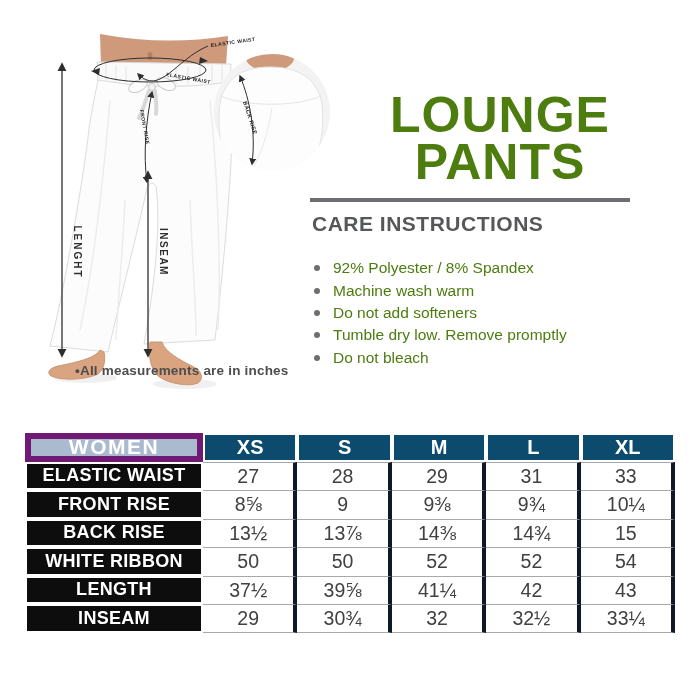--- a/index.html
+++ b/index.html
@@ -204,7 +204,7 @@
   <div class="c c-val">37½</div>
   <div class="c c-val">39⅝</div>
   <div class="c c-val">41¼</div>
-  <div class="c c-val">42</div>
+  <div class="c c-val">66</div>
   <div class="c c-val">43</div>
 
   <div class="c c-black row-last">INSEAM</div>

== == ==

▶ **WHAT THE TASK ASKS**: Skip the pictures and transcribe the rest of the records exactly.

▶ **EXERCISE RESPONSE**:
--- a/index.html
+++ b/index.html
@@ -204,7 +204,7 @@
   <div class="c c-val">37½</div>
   <div class="c c-val">39⅝</div>
   <div class="c c-val">41¼</div>
-  <div class="c c-val">42</div>
+  <div class="c c-val">66</div>
   <div class="c c-val">43</div>
 
   <div class="c c-black row-last">INSEAM</div>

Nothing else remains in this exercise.